Sarkozy summoned what he calls his “silent majority” to the Place de la Concorde in the heart of the city, while an increasingly confident Hollande staged a concert and campaign meeting at the Chateau de Vincennes in the east.
“To imagine an election already won would be a political, even a moral mistake.
Nevertheless, I admit, I am ready to govern France,” Hollande declared in a interview with the weekly Le Journal du Dimanche.
His buoyant mood in the final straight was supported by the latest opinion polls, which all still predict a close first round on April 22 followed by a comfortable victory for Hollande in a May 6 run-off against Sarkozy.
Another champion of the left, Communist-backed firebrand Jean-Luc Melenchon, gathered huge crowds on Saturday on the beachfront in the southern city of Marseille, most of whom are likely to vote for Hollande in the second round.
Sarkozy and Hollande both hoped to gather tens of thousands of their own supporters — and the attention of television cameras — to launch the final week of campaigning before the first round on a triumphant note.
Observers were keen to see who could draw the biggest or most fervent crowds, but nothing in the race has yet shifted the underlying polling data: Sarkozy appears to be on course for a clear defeat after one term.
A cautious campaigner, Hollande has not generated much passion in his own camp, but insisted: “I do not want to be president by default.
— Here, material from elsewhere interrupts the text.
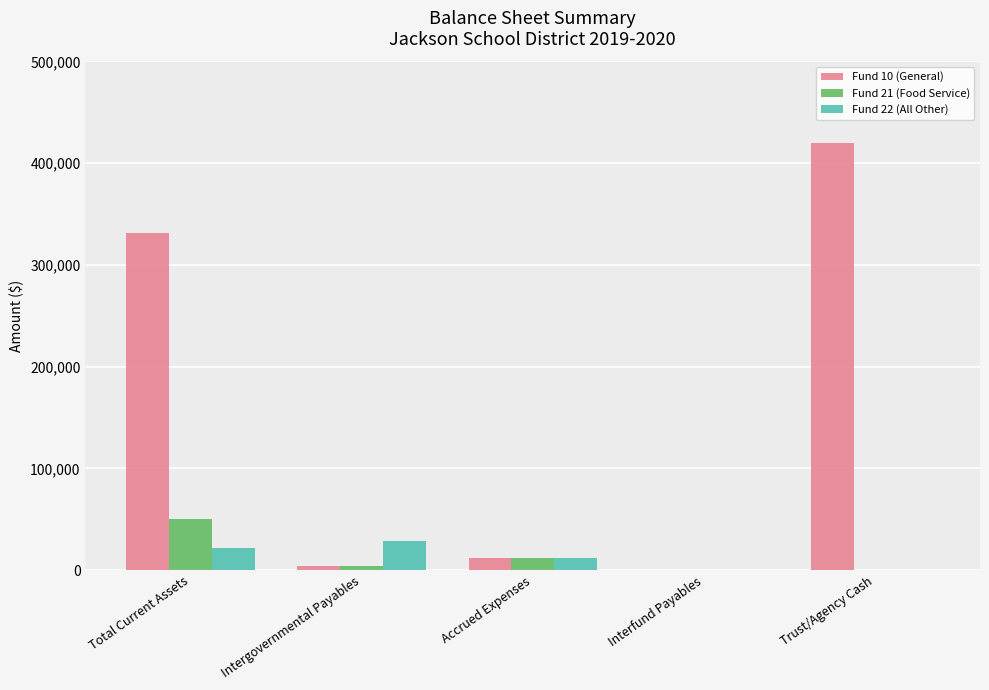

What is the sum of the Fund 10 (General) values at Accrued Expenses and Trust/Agency Cash?

432246.6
The country is not waiting for a president to leave, but for a new one to arrive.” He has invited popular rock bands to entertain the crowds at his festival-like rally in a leafy area of eastern Paris near the working-class districts that he will have to mobilise to ensure a majority.
Sarkozy’s camp mocked the line-up, joking that the rock group Kassav had been invited because Socialists fear that no one would turn up to hear Hollande’s stump speech, and promised a more traditional rally of their own.
“With us, there will be no concert, but there will be France,” joked Sarkozy spokeswoman Nathalie Kosciucko-Morizet. “If you like Kassav, go to Vincennes, and if you have the patience there’ll be some Hollande afterwards.” Hollande’s son, 27-year-old lawyer and campaign adviser Thomas Hollande, said: “It’s an important moment, but it should also be festive.
“There’s obviously a risk of a demobilisation, since some are resigned to the result.
Francois Hollande has to convince people that change is possible and that he represents it.” Place de la Concorde, just across the River Seine from the National Assembly and lying between the Champs Elysees and the Louvre, was previously the scene of Sarkozy’s triumphant victory rally in 2007.